Basehor, KS - November 28, 2007
Ethanex Energy, Inc. (OTCBB: EHNX), a development stage company planning to engage in the ownership and operation of ethanol plants as well as development and sales of low-cost ethanol production technology, today announced that it has entered into a letter of intent to acquire an ethanol plant located in Sutherland, Nebraska from Midwest Renewable Energy, LLC (MRE).
The facility currently produces 26 million gallons per year (MGY) and is undergoing a two-phase expansion. Each phase is planned to add an additional 42.5 MGY of production capacity to the plant, which would bring the plant's total capacity to 111 MGY upon completion. The first phase of the expansion is scheduled to commence operation during the third quarter of 2008, and the second phase is scheduled to become operational in the first quarter of 2009.
"This acquisition will transform our company. It will provide Ethanex with immediate production and revenue at a cost that we believe is below that of building a new facility," said Al Knapp, President and Chief Executive Officer of Ethanex. "This facility will also serve as a showcase to demonstrate our fractionation platform. We expect sales of integrated fractionation systems to third parties will become an additional avenue for our company's growth in the future."
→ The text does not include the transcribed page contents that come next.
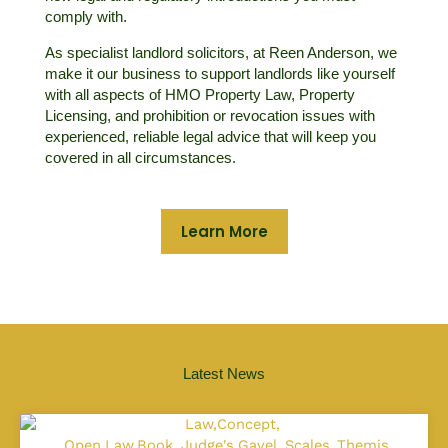
comply with.
As specialist landlord solicitors, at Reen Anderson, we
make it our business to support landlords like yourself
with all aspects of HMO Property Law, Property
Licensing, and prohibition or revocation issues with
experienced, reliable legal advice that will keep you
covered in all circumstances.
Learn More
Latest News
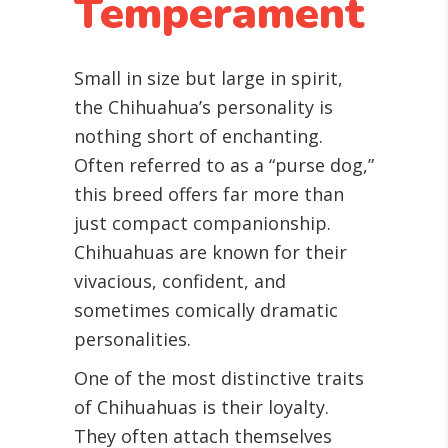
Temperament
Small in size but large in spirit,
the Chihuahua’s personality is
nothing short of enchanting.
Often referred to as a “purse dog,”
this breed offers far more than
just compact companionship.
Chihuahuas are known for their
vivacious, confident, and
sometimes comically dramatic
personalities.
One of the most distinctive traits
of Chihuahuas is their loyalty.
They often attach themselves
Ethanex plans to add its integrated fractionation platform to the plant in order to increase efficiency and profitability. Ethanex has developed the fractionation system in collaboration with Buhler, Inc., a technology group and global market leader in grain milling, food processing, chemical process engineering and die casting. Based on the anticipated timing of the acquisition and the planned plant expansion, Ethanex said it expects the fractionation mill would become operational in the third quarter of 2008, in conjunction with the startup of the first phase of the plant's expansion. Ethanex estimates that the increase in production that will result from the use of fractionated feedstock will allow for increased plant capacity up to approximately 79 MGY after the first phase of expansion and to approximately 128 MGY when the plant expansion is complete.
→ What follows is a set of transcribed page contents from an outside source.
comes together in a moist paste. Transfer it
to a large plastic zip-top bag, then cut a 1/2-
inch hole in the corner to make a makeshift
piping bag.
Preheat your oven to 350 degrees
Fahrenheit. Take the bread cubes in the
Ethanex and MRE have executed a non-binding letter of intent for the purchase of MRE's ethanol production assets for an aggregate purchase price of $220 million, consisting of $170 million in cash and $50 million in Ethanex common stock. This does not include the cost of the fractionation facility, which Ethanex plans to construct on its own. The letter of intent provides for the acquisition to be completed in three separate transactions. The initial transaction will be the purchase of the current operating assets for $50 million in cash and is anticipated to close in the first quarter of 2008. The second and third transactions will be consummated upon the completion of construction and successful performance testing of the two expansion phases. Ethanex will pay MRE $60 million in cash and will issue $25 million of Ethanex common stock at each of those two additional closings. Ethanex plans to seek third-party debt and equity financing to fund the acquisition and construction of the fractionation mill (in addition to issuing shares of Ethanex common stock to MRE). The letter of intent states that the acquisition will be subject to satisfactory due diligence by both parties, successful negotiation of mutually acceptable definitive documentation, receipt by Ethanex of equity and debt financing, approvals from both companies' boards of directors and shareholders, receipt of requisite regulatory approvals and other customary closing conditions.
"We are excited to be working with MRE on this important transaction. The performance results achieved at Sutherland have exceeded industry averages in both energy consumption and production yield," said Mr. Knapp. "Our companies share a belief that significant efficiencies can be brought to corn ethanol production to make it more environmentally friendly and profitable."
"We look forward to joining a company of talented individuals that share our vision of efficient, responsible, and successful production of ethanol and unique, value-added by-products," said Jim Jandrain, Chief Financial Officer and board member of MRE. "The complementary technologies within our companies will give us a competitive advantage that is essential in the ethanol industry today and into the future."
In light of the opportunity, size and timing of the MRE transaction, Ethanex will defer efforts to seek financing for the construction of its planned projects in southern Illinois or northeast Kansas. Ethanex said that it expects pre-construction development work to continue at those sites to facilitate the possible financing and construction of the two facilities in the future, contingent upon market conditions.